→ TEXTO SELECIONADO

################

Num subúrbio de Amesterdão, à procura dos eleitores de Wilders
Almere é a mais nova e mais jovem cidade da Holanda. E é também onde o PVV de Geert Wilders conseguiu 20% nas últimas municipais de Março. Os habitantes espantam-se, ou não, com este sucesso da extrema-direita.
Esta é a mais nova cidade holandesa, e é ainda a cidade mais jovem do país. E foi ainda a cidade em que o Partido da Liberdade (PVV) de Geert Wilders teve o seu melhor resultado, com mais de 20% dos votos, nas eleições municipais de Março.
É certo que o partido de Wilders apenas concorreu em Haia e Almere, cidades onde já tinha boas perspectivas. Mas apresentou a corrida como uma rampa de lançamento para as europeias, onde esperava ser o mais votado (as últimas sondagens apresentam-no num muito próximo segundo lugar).
O sucesso eleitoral de Wilders é e não é uma surpresa em Almere.
Na biblioteca da cidade, um grande edifício de enormes janelas, Shanaz Oosthuizen, 41 anos, folheia uma revista na cafetaria. Holandesa de Amesterdão, a viver em Almere por ser mais barato mas a ir à capital sempre que pode (“é lá que estão os meus amigos”), a sua cor de pele deixa entrever uma ascendência estrangeira – os pais, do Suriname, estão há muito tempo na Holanda. “Há muita gente do Suriname aqui”, comenta.

################

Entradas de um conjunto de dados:
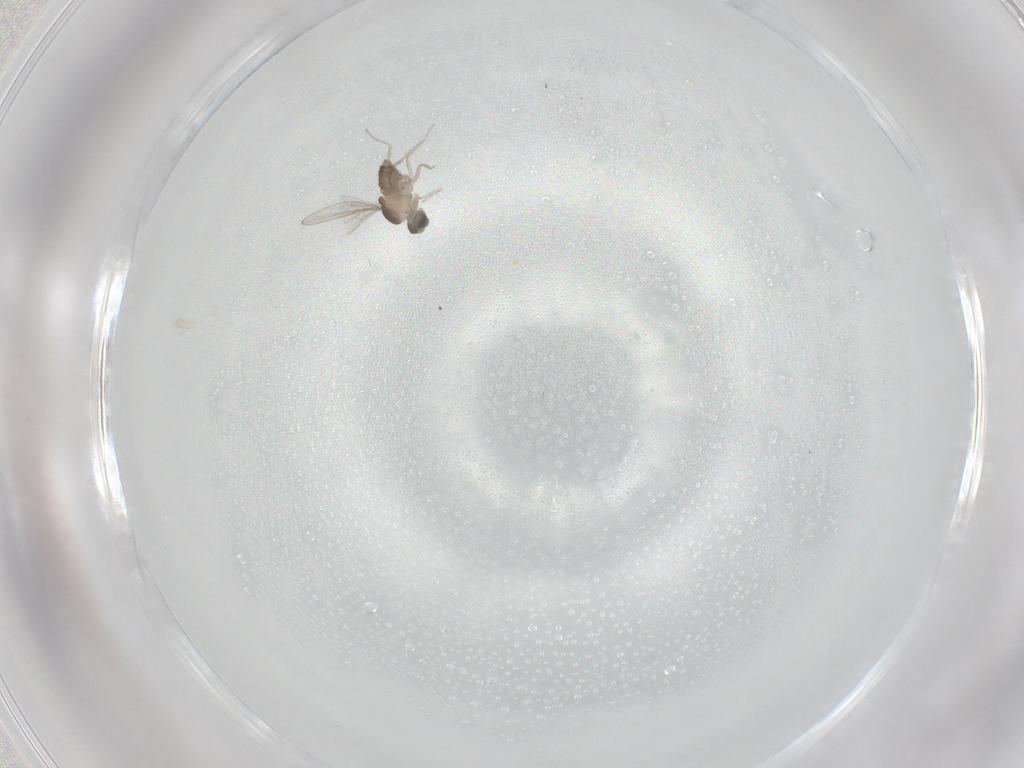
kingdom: Animalia
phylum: Arthropoda
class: Insecta
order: Diptera
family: Cecidomyiidae
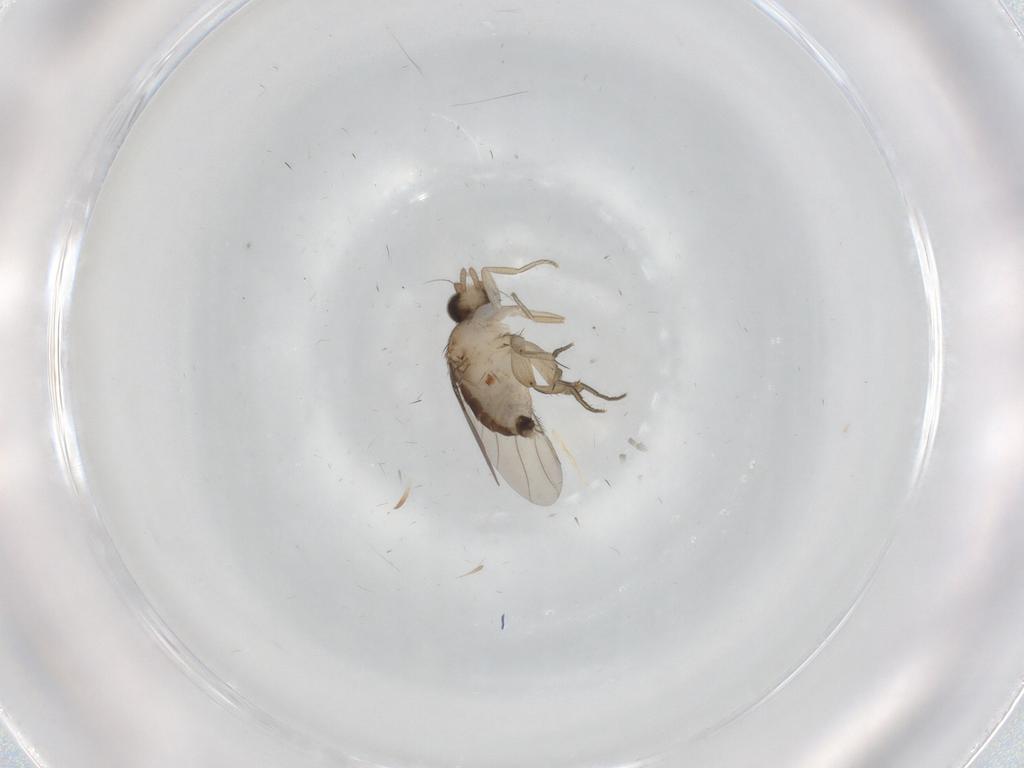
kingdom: Animalia
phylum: Arthropoda
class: Insecta
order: Diptera
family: Phoridae
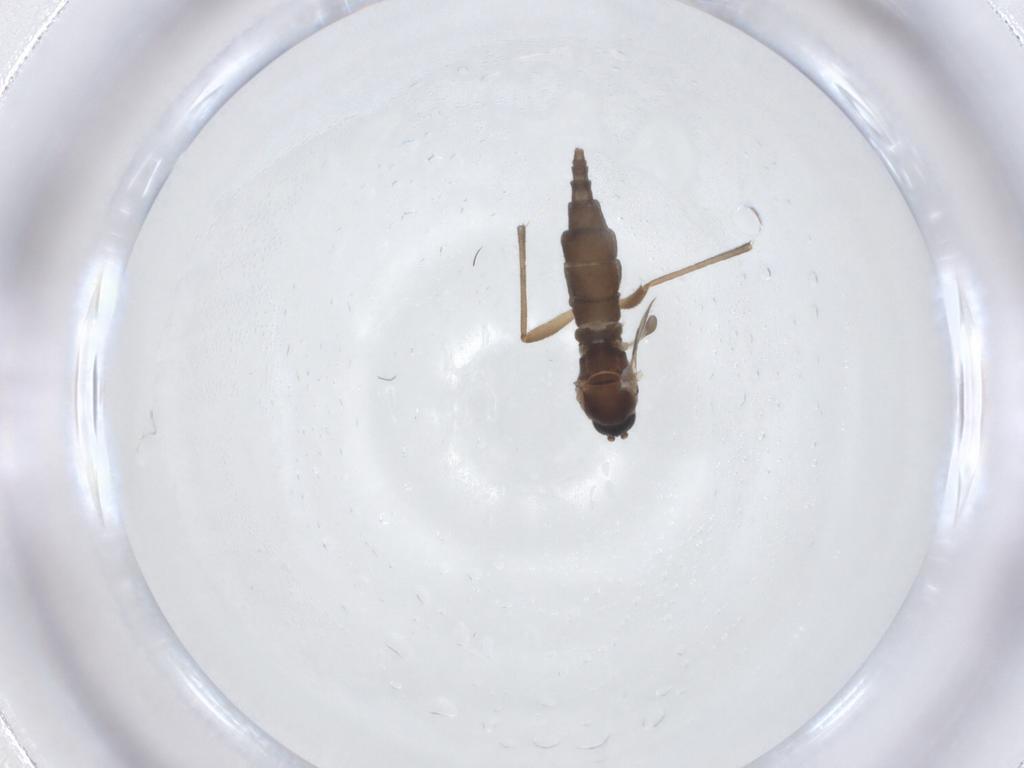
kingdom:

################

→ LISTA DE TAREFAS
**1)** Transcreva o trecho do artigo sobre os eleitores de Wilders em Almere, começando nas palavras "Num subúrbio de" e parando depois de "eleições municipais de Março.".
**2)** Prossiga o artigo sobre os eleitores de Wilders em Almere a partir do ponto em que termina.
Não é preciso recorrer às linhas para nada.

→ RESPOSTAS POR TAREFA
**1)**
Num subúrbio de Amesterdão, à procura dos eleitores de Wilders
Almere é a mais nova e mais jovem cidade da Holanda. E é também onde o PVV de Geert Wilders conseguiu 20% nas últimas municipais de Março. Os habitantes espantam-se, ou não, com este sucesso da extrema-direita.
Esta é a mais nova cidade holandesa, e é ainda a cidade mais jovem do país. E foi ainda a cidade em que o Partido da Liberdade (PVV) de Geert Wilders teve o seu melhor resultado, com mais de 20% dos votos, nas eleições municipais de Março.

**2)**
Muita gente do Suriname e de outros locais também. O resultado do PVV era algo que ela não esperava. “Fiquei surpreendida por haver pessoas a pensar assim aqui sem o mostrar”, diz, referindo-se à plataforma xenófoba do partido. “Falam bem, são simpáticas, mas aparentemente pensam de outro modo”, diz.
Maarten von Gert, 28 anos, que é designer de aplicações para smartphones e Internet e trabalha na numa loja da cidade, está a fazer o trajecto inverso, de Almere para Amesterdão. Já cá viveu (tinha terminado a relação com a namorada com quem vivia e precisava de uma casa rapidamente - aqui foi mais fácil do que em Amesterdão), e o resultado do PVV não o espanta nada. “Almere é uma cidade super segura – há corredores de bicicletas por isso uma pessoa nem se chega a cruzar com um carro… As pessoas estão habituadas a este sentimento”, sublinha. “Depois vêem que um estrangeiro cometeu um crime e assustam-se. Têm medo do estranho. Se fosse o homem da banana, era o homem da banana”, ri-se. Acha que é bom que exista um partido como o PVV: “As pessoas precisam de um escape para desabafar”, defende.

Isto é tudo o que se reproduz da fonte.